Beşinci menba: Nakil cihetiyle ihbar-ı evvelîn ve âhirîn; hakaik-ı gayb ve şehadet; serair-i ilâhiye, revabıt-ı kevniyeye dair hikâyatıdır -ki, ne vaki, ne akıl ve mantık onu kabul etmese de tekzib edememiş- kütüb-ü sabıkanın ittifakından musaddıkane, ihtilâfî yerlerde musahhihane hikâyatından neşet eden ihbarat-ı sadıkasıdır.
Altıncı unsur: Tazammun ettiği ve tesis ettiği din-i İslâm’dır ki, onun misline ne mazi muktedir olmuş, ne müstakbel muktedir olabilir.
Yedinci menba: Şu altı menbadan çıkan envar-ı sittenin imtizacından tevellüd eden hüsn-ü hakikiden hasıl olan zevk-i i’cazdır ki, hadsen bilinir; tabirine lisan ve fikir kasırdır.

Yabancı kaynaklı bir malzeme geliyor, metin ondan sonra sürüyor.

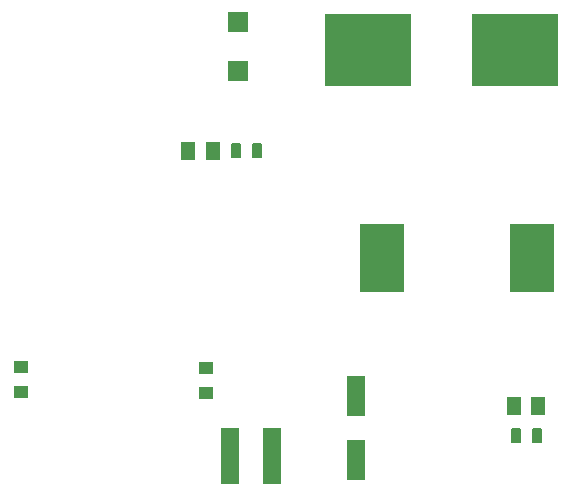
<source format=gtp>
G04*
G04 #@! TF.GenerationSoftware,Altium Limited,Altium Designer,19.1.8 (144)*
G04*
G04 Layer_Color=8421504*
%FSLAX25Y25*%
%MOIN*%
G70*
G01*
G75*
%ADD20R,0.15000X0.23000*%
%ADD21R,0.07000X0.07100*%
%ADD22R,0.05906X0.18504*%
%ADD23R,0.06299X0.13780*%
%ADD24R,0.04921X0.05906*%
%ADD25R,0.28740X0.24410*%
G04:AMPARAMS|DCode=26|XSize=35mil|YSize=50mil|CornerRadius=4.38mil|HoleSize=0mil|Usage=FLASHONLY|Rotation=0.000|XOffset=0mil|YOffset=0mil|HoleType=Round|Shape=RoundedRectangle|*
%AMROUNDEDRECTD26*
21,1,0.03500,0.04125,0,0,0.0*
21,1,0.02625,0.05000,0,0,0.0*
1,1,0.00875,0.01313,-0.02063*
1,1,0.00875,-0.01313,-0.02063*
1,1,0.00875,-0.01313,0.02063*
1,1,0.00875,0.01313,0.02063*
%
%ADD26ROUNDEDRECTD26*%
%ADD27R,0.05100X0.04000*%
D20*
X178839Y94882D02*
D03*
X128839D02*
D03*
D21*
X80709Y157254D02*
D03*
Y173394D02*
D03*
D22*
X77953Y28740D02*
D03*
X92126D02*
D03*
D23*
X120079Y48819D02*
D03*
Y27559D02*
D03*
D24*
X180905Y45669D02*
D03*
X172638D02*
D03*
X72244Y130709D02*
D03*
X63976D02*
D03*
D25*
X124016Y164173D02*
D03*
X173228D02*
D03*
D26*
X180315Y35433D02*
D03*
X173315D02*
D03*
X86965Y130709D02*
D03*
X79965D02*
D03*
D27*
X70079Y49968D02*
D03*
Y58268D02*
D03*
X8500Y50100D02*
D03*
Y58400D02*
D03*
M02*

</source>
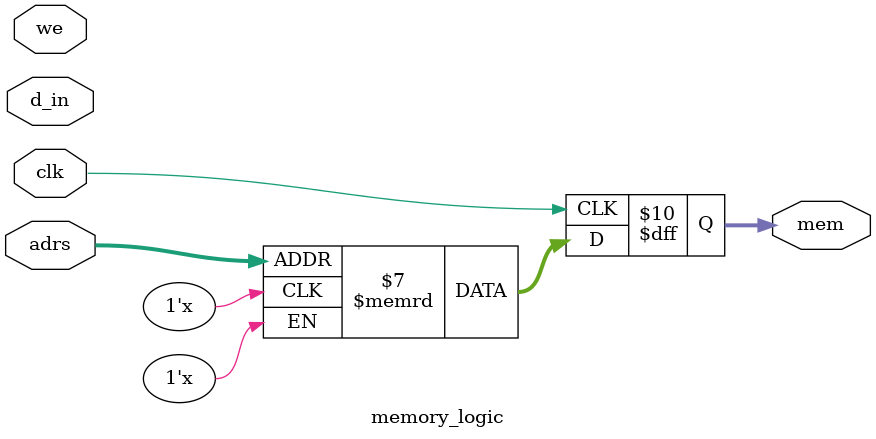
<source format=v>
module memory_logic(clk, we, adrs, d_in, mem);

  parameter
  ADDR_WIDTH = 2, WORD_DEPTH = 4, WORD_WIDTH = 8;
  
  input        clk;
  input        we;
  input        [ADDR_WIDTH - 1 : 0] adrs;
  input        [ADDR_WIDTH - 1 : 0] d_in;
  output reg   [WORD_WIDTH - 1 : 0] mem;

  reg [WORD_WIDTH - 1 : 0] memory [0 : WORD_DEPTH - 1];

  always @ (posedge clk) begin
    if(!we)
      memorry[adrs] <= d_in;
  end

  always @ (posedge clk) begin
    #1 mem <= memory[adrs];
  end
endmodule

</source>
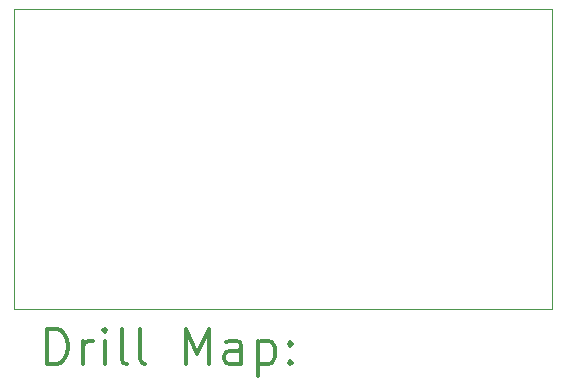
<source format=gbr>
%FSLAX45Y45*%
G04 Gerber Fmt 4.5, Leading zero omitted, Abs format (unit mm)*
G04 Created by KiCad (PCBNEW 5.1.12-84ad8e8a86~92~ubuntu20.04.1) date 2022-05-26 23:51:49*
%MOMM*%
%LPD*%
G01*
G04 APERTURE LIST*
%TA.AperFunction,Profile*%
%ADD10C,0.050000*%
%TD*%
%ADD11C,0.200000*%
%ADD12C,0.300000*%
G04 APERTURE END LIST*
D10*
X10279380Y-10027920D02*
X10279380Y-7493000D01*
X14836140Y-10027920D02*
X10279380Y-10027920D01*
X14836140Y-7493000D02*
X14836140Y-10027920D01*
X10279380Y-7493000D02*
X14836140Y-7493000D01*
D11*
D12*
X10563308Y-10496134D02*
X10563308Y-10196134D01*
X10634737Y-10196134D01*
X10677594Y-10210420D01*
X10706166Y-10238992D01*
X10720451Y-10267563D01*
X10734737Y-10324706D01*
X10734737Y-10367563D01*
X10720451Y-10424706D01*
X10706166Y-10453277D01*
X10677594Y-10481849D01*
X10634737Y-10496134D01*
X10563308Y-10496134D01*
X10863308Y-10496134D02*
X10863308Y-10296134D01*
X10863308Y-10353277D02*
X10877594Y-10324706D01*
X10891880Y-10310420D01*
X10920451Y-10296134D01*
X10949023Y-10296134D01*
X11049023Y-10496134D02*
X11049023Y-10296134D01*
X11049023Y-10196134D02*
X11034737Y-10210420D01*
X11049023Y-10224706D01*
X11063308Y-10210420D01*
X11049023Y-10196134D01*
X11049023Y-10224706D01*
X11234737Y-10496134D02*
X11206166Y-10481849D01*
X11191880Y-10453277D01*
X11191880Y-10196134D01*
X11391880Y-10496134D02*
X11363308Y-10481849D01*
X11349023Y-10453277D01*
X11349023Y-10196134D01*
X11734737Y-10496134D02*
X11734737Y-10196134D01*
X11834737Y-10410420D01*
X11934737Y-10196134D01*
X11934737Y-10496134D01*
X12206166Y-10496134D02*
X12206166Y-10338992D01*
X12191880Y-10310420D01*
X12163308Y-10296134D01*
X12106166Y-10296134D01*
X12077594Y-10310420D01*
X12206166Y-10481849D02*
X12177594Y-10496134D01*
X12106166Y-10496134D01*
X12077594Y-10481849D01*
X12063308Y-10453277D01*
X12063308Y-10424706D01*
X12077594Y-10396134D01*
X12106166Y-10381849D01*
X12177594Y-10381849D01*
X12206166Y-10367563D01*
X12349023Y-10296134D02*
X12349023Y-10596134D01*
X12349023Y-10310420D02*
X12377594Y-10296134D01*
X12434737Y-10296134D01*
X12463308Y-10310420D01*
X12477594Y-10324706D01*
X12491880Y-10353277D01*
X12491880Y-10438992D01*
X12477594Y-10467563D01*
X12463308Y-10481849D01*
X12434737Y-10496134D01*
X12377594Y-10496134D01*
X12349023Y-10481849D01*
X12620451Y-10467563D02*
X12634737Y-10481849D01*
X12620451Y-10496134D01*
X12606166Y-10481849D01*
X12620451Y-10467563D01*
X12620451Y-10496134D01*
X12620451Y-10310420D02*
X12634737Y-10324706D01*
X12620451Y-10338992D01*
X12606166Y-10324706D01*
X12620451Y-10310420D01*
X12620451Y-10338992D01*
M02*

</source>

Eğer desen: “Tasvirden anlaşılır ki, taaddüd-ü mesalik ve ihtilâf-ı turuk matlubdur.”
Cevap: Evet, matlubdur. Hem zaruridir. Eğer hodgâmlıktan neşet eden inhisar zihniyetiyle başkaların reddine kalkışırsa, وَالْبُعْضُ فِى الَّلهِ 'ı sû-i istimal ederse, o vakit ihtilâf zarardır. Yoksa اْلحُبُّ فِى الّلهِ düsturunu esas tutsa, tekâmülde teavün kanununu bilse, şeriatın vüs’atini, tabipliğini düşünse ihtilâf imtizaca sebep olur.
Elhasıl: Herkes kendi mesleğine “Hüve hakkun” demeli, “Hüve’l-hakk” dememeli. Veyahut “Hüve’l-ahsen” demeli, “Hüve’l-hasen” dememeli.